EXTRAIT À LIRE
•••••

La peur de quoi ? Celle de mourir !
En effet, la mort avait été oubliée, refoulée, niée, cachée, dissimulée derrière nos paradis artificiels. Et que disent les technologies prometteuses de salut devant cette épidémie de la peur ? Silence. Aux abonnés absents. Devenues inefficaces devant un grain de sable. Peut-être que le salut se trouve ailleurs ? Enfoui dans ce vide existentiel qui s’ouvre dans les cœurs ? Qui questionne sur le sens de la vie, de la mort, de la souffrance… Sur l’Essentiel ?
Dans le jardin de Gethsémani et jusque sur la croix, Jésus a eu peur, mais il a visé un but noble : nous sauver du mal et des conséquences négatives de la peur.

•••••

DONNÉES
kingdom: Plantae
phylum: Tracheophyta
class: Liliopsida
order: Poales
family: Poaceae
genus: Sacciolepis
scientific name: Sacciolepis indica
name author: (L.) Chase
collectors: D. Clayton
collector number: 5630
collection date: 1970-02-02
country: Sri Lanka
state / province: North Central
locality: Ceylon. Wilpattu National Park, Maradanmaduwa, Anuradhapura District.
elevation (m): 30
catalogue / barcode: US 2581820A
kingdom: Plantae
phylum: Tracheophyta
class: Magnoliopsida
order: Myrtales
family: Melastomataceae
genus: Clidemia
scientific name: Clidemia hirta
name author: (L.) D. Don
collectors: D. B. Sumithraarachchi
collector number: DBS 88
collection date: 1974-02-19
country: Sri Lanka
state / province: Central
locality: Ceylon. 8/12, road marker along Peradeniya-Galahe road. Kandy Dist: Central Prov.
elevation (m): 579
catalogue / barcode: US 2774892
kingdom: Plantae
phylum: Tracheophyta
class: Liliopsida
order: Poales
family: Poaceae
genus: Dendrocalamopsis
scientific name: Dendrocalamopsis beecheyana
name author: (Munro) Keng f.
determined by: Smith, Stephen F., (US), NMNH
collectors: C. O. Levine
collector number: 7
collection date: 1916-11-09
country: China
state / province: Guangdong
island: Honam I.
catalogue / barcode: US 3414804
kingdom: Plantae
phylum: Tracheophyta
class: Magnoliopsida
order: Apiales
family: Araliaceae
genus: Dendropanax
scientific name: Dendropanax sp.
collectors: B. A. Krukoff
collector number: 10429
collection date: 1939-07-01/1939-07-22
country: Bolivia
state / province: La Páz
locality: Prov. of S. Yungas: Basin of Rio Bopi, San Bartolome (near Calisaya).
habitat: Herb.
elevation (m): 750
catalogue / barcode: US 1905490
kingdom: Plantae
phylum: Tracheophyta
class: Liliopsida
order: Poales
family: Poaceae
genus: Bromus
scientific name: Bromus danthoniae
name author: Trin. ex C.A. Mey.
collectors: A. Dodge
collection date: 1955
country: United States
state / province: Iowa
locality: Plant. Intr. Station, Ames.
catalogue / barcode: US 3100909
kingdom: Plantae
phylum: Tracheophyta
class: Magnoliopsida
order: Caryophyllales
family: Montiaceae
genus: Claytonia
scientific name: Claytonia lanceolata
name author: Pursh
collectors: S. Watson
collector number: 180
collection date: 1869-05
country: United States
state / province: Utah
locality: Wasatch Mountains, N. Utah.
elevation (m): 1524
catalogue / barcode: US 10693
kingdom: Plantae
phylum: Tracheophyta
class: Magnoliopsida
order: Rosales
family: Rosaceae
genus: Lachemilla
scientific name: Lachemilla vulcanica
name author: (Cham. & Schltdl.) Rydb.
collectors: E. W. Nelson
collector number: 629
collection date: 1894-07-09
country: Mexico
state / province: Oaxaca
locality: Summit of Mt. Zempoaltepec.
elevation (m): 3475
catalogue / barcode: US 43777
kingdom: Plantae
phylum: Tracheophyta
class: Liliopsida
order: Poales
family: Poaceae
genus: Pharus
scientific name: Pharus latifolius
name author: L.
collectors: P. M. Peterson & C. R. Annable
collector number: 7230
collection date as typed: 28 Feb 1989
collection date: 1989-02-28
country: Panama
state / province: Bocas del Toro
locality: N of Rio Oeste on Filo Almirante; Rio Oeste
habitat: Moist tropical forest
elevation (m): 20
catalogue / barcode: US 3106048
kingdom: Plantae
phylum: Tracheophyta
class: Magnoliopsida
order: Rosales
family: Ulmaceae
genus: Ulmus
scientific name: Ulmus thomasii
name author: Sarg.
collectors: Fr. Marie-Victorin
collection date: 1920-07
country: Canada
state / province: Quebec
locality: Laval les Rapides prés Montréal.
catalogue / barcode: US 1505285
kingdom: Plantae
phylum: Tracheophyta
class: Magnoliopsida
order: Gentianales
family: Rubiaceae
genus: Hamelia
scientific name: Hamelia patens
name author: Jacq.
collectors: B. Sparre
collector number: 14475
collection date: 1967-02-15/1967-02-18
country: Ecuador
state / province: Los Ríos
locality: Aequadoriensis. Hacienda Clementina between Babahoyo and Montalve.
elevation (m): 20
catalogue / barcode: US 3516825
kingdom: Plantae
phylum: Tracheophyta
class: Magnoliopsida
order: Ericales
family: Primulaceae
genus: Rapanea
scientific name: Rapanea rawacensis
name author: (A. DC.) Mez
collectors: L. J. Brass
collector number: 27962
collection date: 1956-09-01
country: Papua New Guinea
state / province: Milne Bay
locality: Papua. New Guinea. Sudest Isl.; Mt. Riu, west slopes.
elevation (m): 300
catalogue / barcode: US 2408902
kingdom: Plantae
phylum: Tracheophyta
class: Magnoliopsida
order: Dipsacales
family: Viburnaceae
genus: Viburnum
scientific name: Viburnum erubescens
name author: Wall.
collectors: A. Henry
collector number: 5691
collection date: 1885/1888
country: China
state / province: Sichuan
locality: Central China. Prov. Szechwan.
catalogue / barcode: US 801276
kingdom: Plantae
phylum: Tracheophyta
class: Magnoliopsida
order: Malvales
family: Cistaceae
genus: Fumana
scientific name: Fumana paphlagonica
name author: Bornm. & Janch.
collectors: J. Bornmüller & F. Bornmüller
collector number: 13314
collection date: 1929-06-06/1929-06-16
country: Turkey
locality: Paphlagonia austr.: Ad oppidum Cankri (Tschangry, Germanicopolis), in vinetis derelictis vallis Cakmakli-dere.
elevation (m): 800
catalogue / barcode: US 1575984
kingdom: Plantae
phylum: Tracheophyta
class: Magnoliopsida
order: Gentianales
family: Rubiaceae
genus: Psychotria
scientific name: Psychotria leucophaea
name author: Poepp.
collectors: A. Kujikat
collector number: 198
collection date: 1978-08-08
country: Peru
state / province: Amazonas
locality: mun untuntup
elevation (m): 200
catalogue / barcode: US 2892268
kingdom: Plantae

•••••

EXERCICE
Poursuivez le texte sur la peur de la mort à partir de sa dernière phrase.

RÉPONSE
Une chose est sûre, la peur a aussi réveillé tant et tant de gestes de solidarité entre les personnes : on s’est mis à parler entre voisins, à se tendre la main, à partager de son temps, de son avoir, à inventer de nouveaux chemins de rencontre, à chercher ensemble un sens à ce qui nous arrive. On y a même parfois perçu un appel, celui d’une Transcendance qui se penche vers l’humain. On est revenu à des choses toutes simples, essentielles, celles qui fabriquent de l’amour. On est en train de découvrir que les graines du bonheur sont semées dans les cœurs, à l’écart des technologies froides et parfois inhumaines à qui il manque ce dont l’homme a le plus besoin : l’amour ! Et le moment est venu de les cultiver. Peut-être est-ce le commencement d’un monde nouveau ?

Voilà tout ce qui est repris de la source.